▶ [本文]:
########

問題というのは、あるべき姿と現状のギャップであると、今まで折にふれ再三述べてきたが、総資本回転率が低いという現象の背後にも、上記のような2つの方向があることからわかるように、必ずしも、売り上げ低いことが問題の本質でないこともある。洗い出した原因の中で、状況をしっかり見据えていかなければ、現象と原因を取り違えてしまう。
売り上げが低いことの原因を追究する場合は、その原因として挙げた「値段が高い」「商品の品質が低い」「商品がコモディティ化している」などがその理由になるが、希少性が高かったり、高品質商品の場合は、「値段が高い」という評価は原因にはならないことになるわけであるから、業種や業態特性も念頭におきながら、原因を追究しなければならない。
また、「来店客が少ない」「リピート率が低い」などは、値段の割に商品やサービスの品質が低いことに原因がある場合もあるだろうし、店員に元気がないのかもしれない。このようにしてアプローチすることで、売り上げが低い原因は、商品自体に原因があるのか、それとも、品揃えの問題なのか、あるいは、店員のサービス力の問題か掘り下げていく。
こうして立てられた仮説を基に分析方法を決定する。例えば、価格の割に品質が低いことが原因で来店客・リピーターが減少しているという仮説が立てられたのであれば、商品ごとの売り上げ推移を時系列で分析することで仮説を検証できる。さらに、来店頻度や購入金額などでセグメントした顧客分析をすることで詳細に原因を把握することができる。
実際に設計した分析方法により、データ分析をしていくことで、洗い出した原因の仮説を検証していく。もしここで仮説が間違っていることが判明した場合、洗い出しに戻って新たな仮説を立て直す。これを繰り返すことで、真の原因にたどり着くことができれば、対策も見つかる。ここで注意したいのは、列挙した原因の相関関係を確かめることである。

########

▶ [抽出資料]:
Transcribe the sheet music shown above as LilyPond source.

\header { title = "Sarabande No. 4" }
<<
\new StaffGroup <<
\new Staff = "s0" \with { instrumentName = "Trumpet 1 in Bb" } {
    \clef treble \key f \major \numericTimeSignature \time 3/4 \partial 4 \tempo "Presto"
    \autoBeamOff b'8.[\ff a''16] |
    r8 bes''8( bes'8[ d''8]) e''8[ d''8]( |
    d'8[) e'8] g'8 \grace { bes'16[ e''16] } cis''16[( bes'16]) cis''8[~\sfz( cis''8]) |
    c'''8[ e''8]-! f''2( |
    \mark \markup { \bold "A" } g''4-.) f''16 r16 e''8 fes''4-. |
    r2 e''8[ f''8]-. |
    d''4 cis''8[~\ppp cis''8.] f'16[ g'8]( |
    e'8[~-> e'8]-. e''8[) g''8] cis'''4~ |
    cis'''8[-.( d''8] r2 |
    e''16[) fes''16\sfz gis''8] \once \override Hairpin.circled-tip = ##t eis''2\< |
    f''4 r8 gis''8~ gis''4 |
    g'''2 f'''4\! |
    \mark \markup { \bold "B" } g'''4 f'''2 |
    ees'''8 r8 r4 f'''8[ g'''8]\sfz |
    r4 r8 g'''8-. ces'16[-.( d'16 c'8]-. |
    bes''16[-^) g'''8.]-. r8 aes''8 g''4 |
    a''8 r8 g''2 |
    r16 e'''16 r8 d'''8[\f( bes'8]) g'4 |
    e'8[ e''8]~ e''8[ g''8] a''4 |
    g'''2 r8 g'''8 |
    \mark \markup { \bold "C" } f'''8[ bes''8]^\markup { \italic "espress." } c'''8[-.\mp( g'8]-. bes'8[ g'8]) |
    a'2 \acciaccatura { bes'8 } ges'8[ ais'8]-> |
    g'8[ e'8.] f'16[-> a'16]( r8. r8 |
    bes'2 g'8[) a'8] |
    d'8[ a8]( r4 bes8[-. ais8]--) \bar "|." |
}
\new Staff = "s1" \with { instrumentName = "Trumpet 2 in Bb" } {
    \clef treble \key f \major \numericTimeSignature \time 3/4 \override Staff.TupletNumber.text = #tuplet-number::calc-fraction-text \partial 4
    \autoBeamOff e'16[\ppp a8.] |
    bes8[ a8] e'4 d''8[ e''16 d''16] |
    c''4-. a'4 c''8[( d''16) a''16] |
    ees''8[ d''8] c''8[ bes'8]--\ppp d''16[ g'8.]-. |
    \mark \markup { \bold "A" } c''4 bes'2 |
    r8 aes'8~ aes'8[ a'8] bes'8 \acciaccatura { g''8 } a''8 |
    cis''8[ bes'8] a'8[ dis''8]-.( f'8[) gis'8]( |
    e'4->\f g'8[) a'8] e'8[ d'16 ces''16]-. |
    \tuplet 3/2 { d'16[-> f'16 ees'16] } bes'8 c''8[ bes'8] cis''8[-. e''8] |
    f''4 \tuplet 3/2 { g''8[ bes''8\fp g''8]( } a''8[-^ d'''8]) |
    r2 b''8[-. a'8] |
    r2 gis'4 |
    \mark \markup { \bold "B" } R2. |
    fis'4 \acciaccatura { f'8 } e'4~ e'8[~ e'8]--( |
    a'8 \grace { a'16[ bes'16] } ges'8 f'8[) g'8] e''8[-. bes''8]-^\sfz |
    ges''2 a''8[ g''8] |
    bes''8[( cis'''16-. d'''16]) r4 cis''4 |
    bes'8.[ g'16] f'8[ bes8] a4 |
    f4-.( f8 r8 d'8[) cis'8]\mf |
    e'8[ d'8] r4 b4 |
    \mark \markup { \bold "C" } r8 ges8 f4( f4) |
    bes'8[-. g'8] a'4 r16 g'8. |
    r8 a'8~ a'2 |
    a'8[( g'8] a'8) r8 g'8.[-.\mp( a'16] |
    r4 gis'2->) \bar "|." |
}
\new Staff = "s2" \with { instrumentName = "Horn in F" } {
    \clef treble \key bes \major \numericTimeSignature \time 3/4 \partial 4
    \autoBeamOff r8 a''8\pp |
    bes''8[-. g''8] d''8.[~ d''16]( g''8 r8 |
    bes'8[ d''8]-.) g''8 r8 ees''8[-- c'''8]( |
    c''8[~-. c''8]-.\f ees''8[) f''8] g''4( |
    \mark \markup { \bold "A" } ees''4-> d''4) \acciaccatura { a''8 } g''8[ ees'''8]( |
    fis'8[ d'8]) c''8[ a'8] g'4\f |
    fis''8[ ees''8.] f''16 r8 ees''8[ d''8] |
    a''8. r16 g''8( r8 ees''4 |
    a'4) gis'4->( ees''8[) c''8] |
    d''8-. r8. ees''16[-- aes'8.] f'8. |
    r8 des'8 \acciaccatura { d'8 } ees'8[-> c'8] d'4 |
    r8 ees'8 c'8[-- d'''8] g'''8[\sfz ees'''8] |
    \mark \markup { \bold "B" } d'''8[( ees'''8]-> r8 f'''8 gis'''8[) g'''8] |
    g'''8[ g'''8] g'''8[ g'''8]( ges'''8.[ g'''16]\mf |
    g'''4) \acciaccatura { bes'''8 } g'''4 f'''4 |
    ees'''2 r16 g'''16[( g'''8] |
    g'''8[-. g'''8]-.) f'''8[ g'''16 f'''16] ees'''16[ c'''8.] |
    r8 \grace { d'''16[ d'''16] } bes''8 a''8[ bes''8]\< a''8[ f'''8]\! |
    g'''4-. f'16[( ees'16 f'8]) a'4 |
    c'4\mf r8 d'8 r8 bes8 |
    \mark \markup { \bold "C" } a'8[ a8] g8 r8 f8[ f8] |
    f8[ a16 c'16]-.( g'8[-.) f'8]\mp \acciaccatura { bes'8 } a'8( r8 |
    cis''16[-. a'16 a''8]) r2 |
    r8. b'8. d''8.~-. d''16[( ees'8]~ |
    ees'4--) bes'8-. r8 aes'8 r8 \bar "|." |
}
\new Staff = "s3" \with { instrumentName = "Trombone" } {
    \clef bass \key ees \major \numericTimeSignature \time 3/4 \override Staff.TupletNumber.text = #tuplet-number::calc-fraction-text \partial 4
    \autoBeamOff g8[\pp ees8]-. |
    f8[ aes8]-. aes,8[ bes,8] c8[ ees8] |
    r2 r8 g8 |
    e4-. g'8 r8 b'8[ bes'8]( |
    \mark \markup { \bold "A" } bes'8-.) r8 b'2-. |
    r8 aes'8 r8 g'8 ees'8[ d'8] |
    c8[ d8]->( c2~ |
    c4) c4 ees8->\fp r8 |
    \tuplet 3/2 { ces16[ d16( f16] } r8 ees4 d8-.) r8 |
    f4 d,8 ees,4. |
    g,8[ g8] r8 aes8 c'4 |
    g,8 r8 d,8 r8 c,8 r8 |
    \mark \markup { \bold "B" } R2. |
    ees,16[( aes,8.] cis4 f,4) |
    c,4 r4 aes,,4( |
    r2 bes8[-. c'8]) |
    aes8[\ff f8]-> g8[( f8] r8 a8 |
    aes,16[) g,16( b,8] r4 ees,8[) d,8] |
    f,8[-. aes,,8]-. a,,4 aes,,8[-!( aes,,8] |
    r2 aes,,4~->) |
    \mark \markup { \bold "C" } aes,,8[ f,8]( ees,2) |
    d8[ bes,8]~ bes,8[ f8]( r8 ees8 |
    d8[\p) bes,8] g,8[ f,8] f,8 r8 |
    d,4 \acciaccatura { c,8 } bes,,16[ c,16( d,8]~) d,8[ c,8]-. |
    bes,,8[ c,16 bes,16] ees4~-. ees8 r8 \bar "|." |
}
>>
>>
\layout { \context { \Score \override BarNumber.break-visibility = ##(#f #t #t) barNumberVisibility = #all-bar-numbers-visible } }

########

本文のうち、「問題というのは、あるべき姿と」から「原因を把握することができる。」までを、その語句も含めて一字一句違えずに書き写しなさい。

問題というのは、あるべき姿と現状のギャップであると、今まで折にふれ再三述べてきたが、総資本回転率が低いという現象の背後にも、上記のような2つの方向があることからわかるように、必ずしも、売り上げ低いことが問題の本質でないこともある。洗い出した原因の中で、状況をしっかり見据えていかなければ、現象と原因を取り違えてしまう。
売り上げが低いことの原因を追究する場合は、その原因として挙げた「値段が高い」「商品の品質が低い」「商品がコモディティ化している」などがその理由になるが、希少性が高かったり、高品質商品の場合は、「値段が高い」という評価は原因にはならないことになるわけであるから、業種や業態特性も念頭におきながら、原因を追究しなければならない。
また、「来店客が少ない」「リピート率が低い」などは、値段の割に商品やサービスの品質が低いことに原因がある場合もあるだろうし、店員に元気がないのかもしれない。このようにしてアプローチすることで、売り上げが低い原因は、商品自体に原因があるのか、それとも、品揃えの問題なのか、あるいは、店員のサービス力の問題か掘り下げていく。
こうして立てられた仮説を基に分析方法を決定する。例えば、価格の割に品質が低いことが原因で来店客・リピーターが減少しているという仮説が立てられたのであれば、商品ごとの売り上げ推移を時系列で分析することで仮説を検証できる。さらに、来店頻度や購入金額などでセグメントした顧客分析をすることで詳細に原因を把握することができる。